■ **MATERIAL SHOWN**:
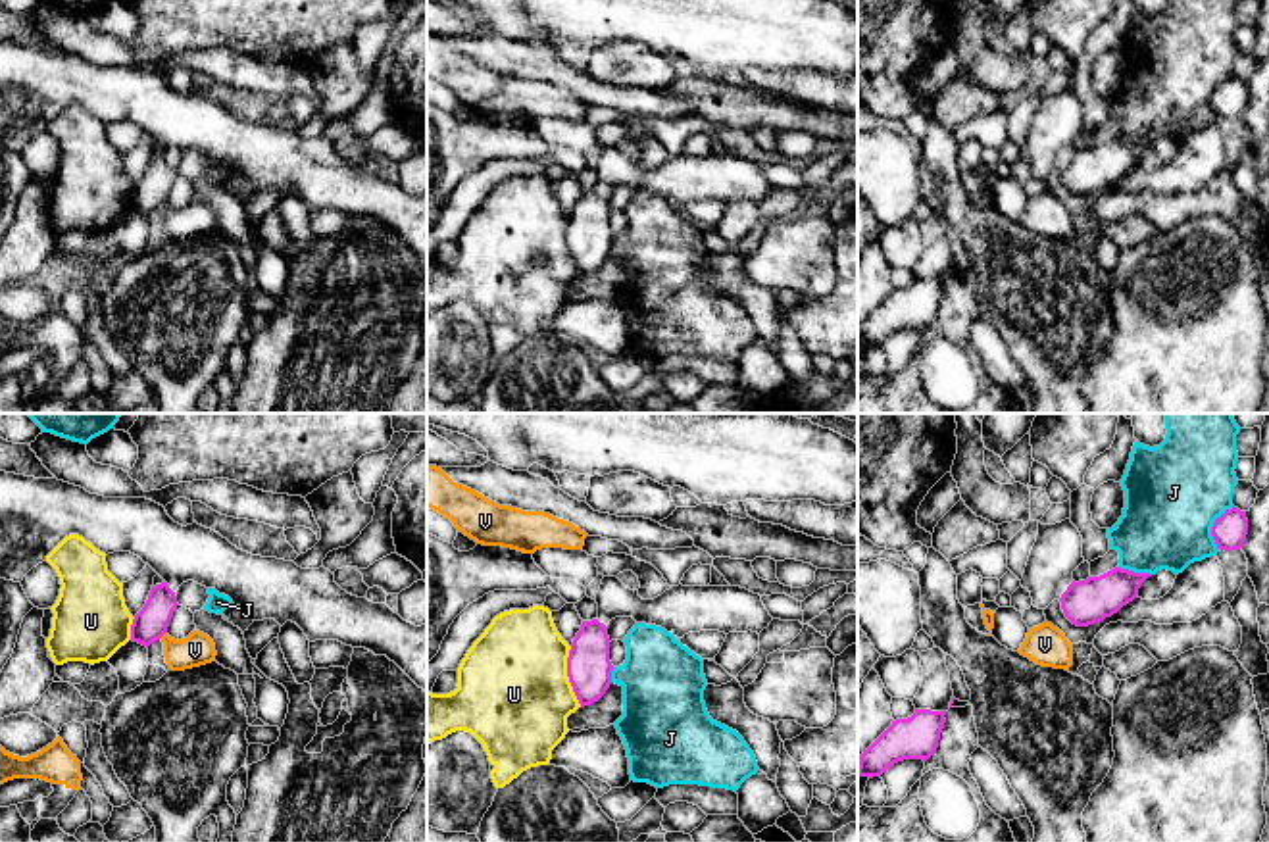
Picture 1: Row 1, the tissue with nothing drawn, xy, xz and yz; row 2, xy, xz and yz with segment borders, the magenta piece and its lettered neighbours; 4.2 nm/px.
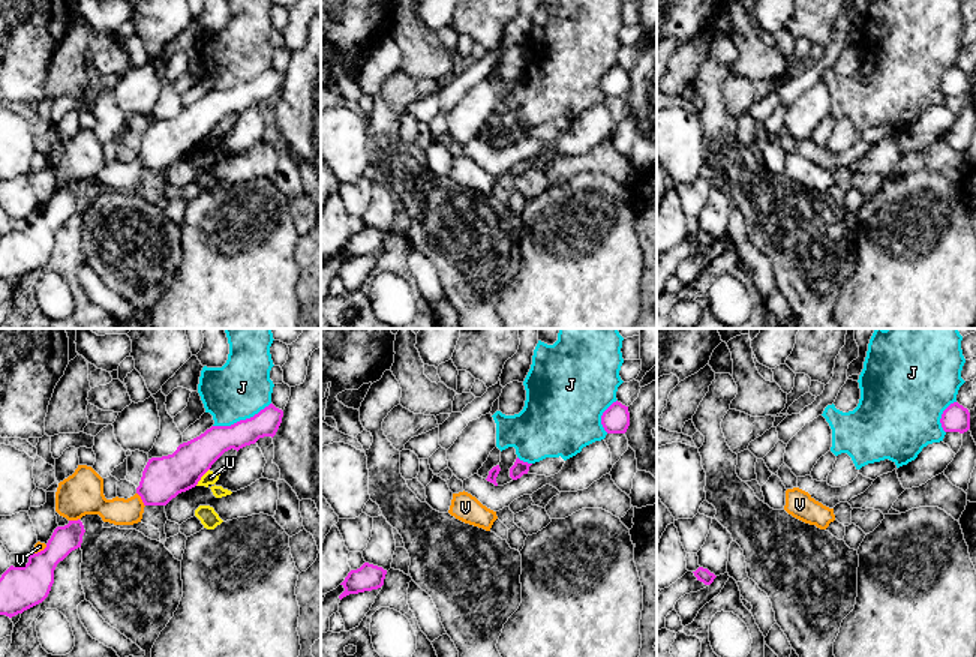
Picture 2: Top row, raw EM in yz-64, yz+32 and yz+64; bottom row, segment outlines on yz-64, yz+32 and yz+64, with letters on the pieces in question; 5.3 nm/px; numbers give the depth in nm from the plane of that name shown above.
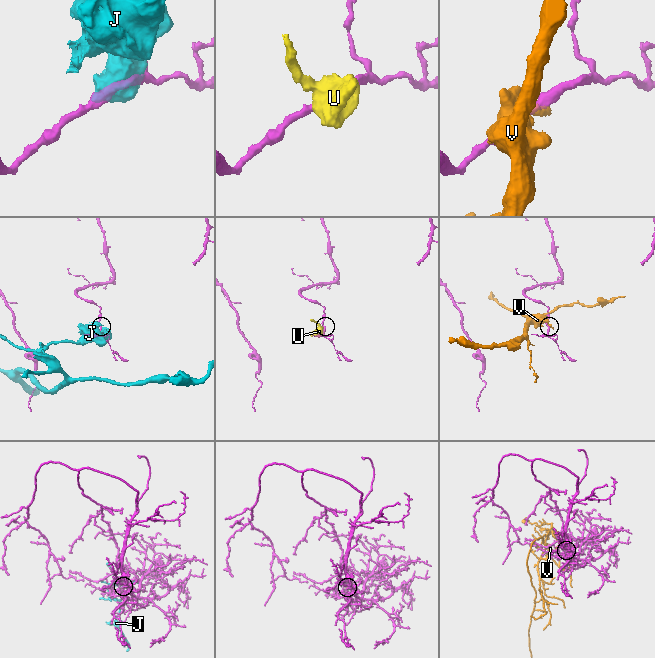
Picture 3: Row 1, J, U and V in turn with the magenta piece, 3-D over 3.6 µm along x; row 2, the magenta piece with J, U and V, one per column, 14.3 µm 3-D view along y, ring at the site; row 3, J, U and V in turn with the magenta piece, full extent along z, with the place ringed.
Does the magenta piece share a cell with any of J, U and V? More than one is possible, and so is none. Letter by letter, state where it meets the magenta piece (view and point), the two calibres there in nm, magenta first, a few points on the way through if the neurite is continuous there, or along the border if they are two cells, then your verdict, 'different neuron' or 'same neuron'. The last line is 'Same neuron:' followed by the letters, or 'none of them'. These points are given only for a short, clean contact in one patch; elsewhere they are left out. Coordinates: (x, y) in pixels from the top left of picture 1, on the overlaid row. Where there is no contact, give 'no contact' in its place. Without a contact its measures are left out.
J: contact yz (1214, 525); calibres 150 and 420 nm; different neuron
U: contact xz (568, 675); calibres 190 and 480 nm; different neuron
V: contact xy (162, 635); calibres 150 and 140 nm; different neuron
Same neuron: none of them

■ **THE PROBLEM**:
The entries above need to be repeated word for word, minus their pictures.

■ **TASK ANSWER**:
Picture 1: Row 1, the tissue with nothing drawn, xy, xz and yz; row 2, xy, xz and yz with segment borders, the magenta piece and its lettered neighbours; 4.2 nm/px.
Picture 2: Top row, raw EM in yz-64, yz+32 and yz+64; bottom row, segment outlines on yz-64, yz+32 and yz+64, with letters on the pieces in question; 5.3 nm/px; numbers give the depth in nm from the plane of that name shown above.
Picture 3: Row 1, J, U and V in turn with the magenta piece, 3-D over 3.6 µm along x; row 2, the magenta piece with J, U and V, one per column, 14.3 µm 3-D view along y, ring at the site; row 3, J, U and V in turn with the magenta piece, full extent along z, with the place ringed.
Does the magenta piece share a cell with any of J, U and V? More than one is possible, and so is none. Letter by letter, state where it meets the magenta piece (view and point), the two calibres there in nm, magenta first, a few points on the way through if the neurite is continuous there, or along the border if they are two cells, then your verdict, 'different neuron' or 'same neuron'. The last line is 'Same neuron:' followed by the letters, or 'none of them'. These points are given only for a short, clean contact in one patch; elsewhere they are left out. Coordinates: (x, y) in pixels from the top left of picture 1, on the overlaid row. Where there is no contact, give 'no contact' in its place. Without a contact its measures are left out.
J: contact yz (1214, 525); calibres 150 and 420 nm; different neuron
U: contact xz (568, 675); calibres 190 and 480 nm; different neuron
V: contact xy (162, 635); calibres 150 and 140 nm; different neuron
Same neuron: none of them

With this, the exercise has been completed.